- Most IT leaders worry workers now spend too much time reviewing and revising AI noise and errors
- Layering AI on top of unsuitable tech stacks and fragmented data is the biggest cause
- Business leaders expect returns soon, IT leaders feel responsible to deliver ROI
Four in five global mid-market IT leaders report that AI outputs introduce noise or errors into their work that cause them to have to spend time correcting content, ultimately negating many of the productivity benefits associated with the tech.
Instead of reducing manual tasks, as many as 86% of leaders say that managing AI complexity has actually increased their team's workload, with employees stuck in a loop of reviewing, revising and regenerating.
Per the Freshworks report, IT teams lose around a quarter (26%) of their time to troubleshooting and complexity management.
AI productivity is being offset by noise, errors
Freshworks revealed that UK mid-market companies now spend £11.7 billion annually on so-called 'complexity tax', with companies losing an average of 25% of their AI budget to complexity overhead.
According to the report, poor strategies aren't to blame for the issues, but rather an attempt to layer modern AI tools on top of legacy and fragmented tech stacks.

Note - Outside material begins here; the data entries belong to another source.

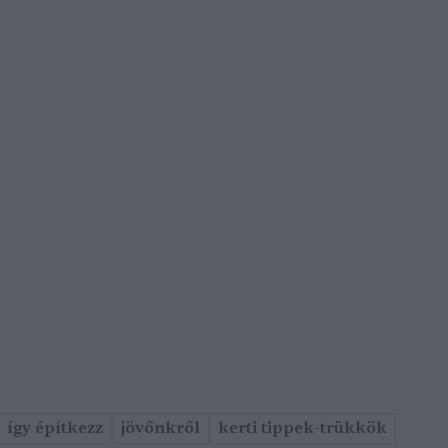
így építkezz
jövőnkről
kerti tippek-trükkök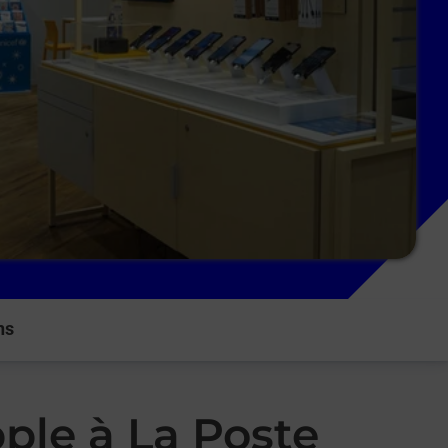
ns
ple à La Poste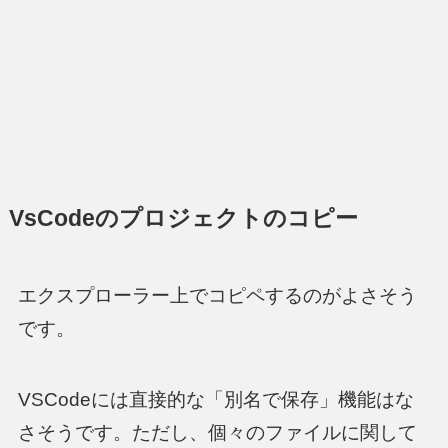
VsCodeのプロジェクトのコピー
エクスプローラー上でコピペするのがよさそう
です。
VSCodeには直接的な「別名で保存」機能はな
さそうです。ただし、個々のファイルに関して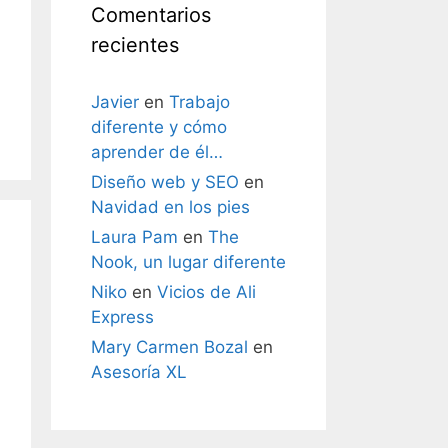
Comentarios
recientes
Javier
en
Trabajo
diferente y cómo
o?
aprender de él…
Diseño web y SEO
en
Navidad en los pies
Laura Pam
en
The
Nook, un lugar diferente
Niko
en
Vicios de Ali
Express
Mary Carmen Bozal
en
Asesoría XL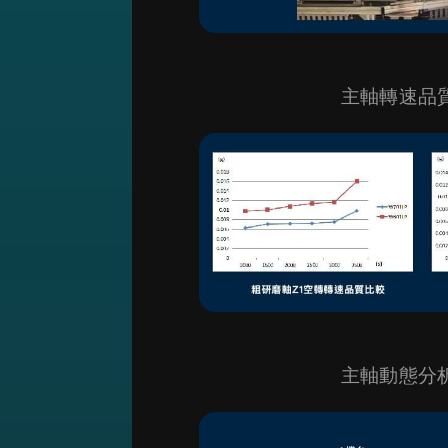
主軸轉速品
主軸動態分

Additionally, only one in three of the companies surveyed had a formal, consistently-applied AI governance framework.
As a result, IT leaders are less likely to be optimistic about ROI while as many as three-quarters (72%) of general business leaders and execs expect to see a return within eight months. IT leaders are feeling the pressure more than ever as four-fifths (81%) worry their career progression could be at risk if they can't prove measurable ROI within the next year to two.
At this point, companies are so deep into complex tech stacks that solutions can vary. Freshworks advises companies to resolve the AI context problem by ensuring data quality and fragmentation are addressed.
"The companies that move from purchase to performance fastest will turn AI from a complexity tax into a competitive advantage," Chief Product Officer Srinivasan Raghavan explained.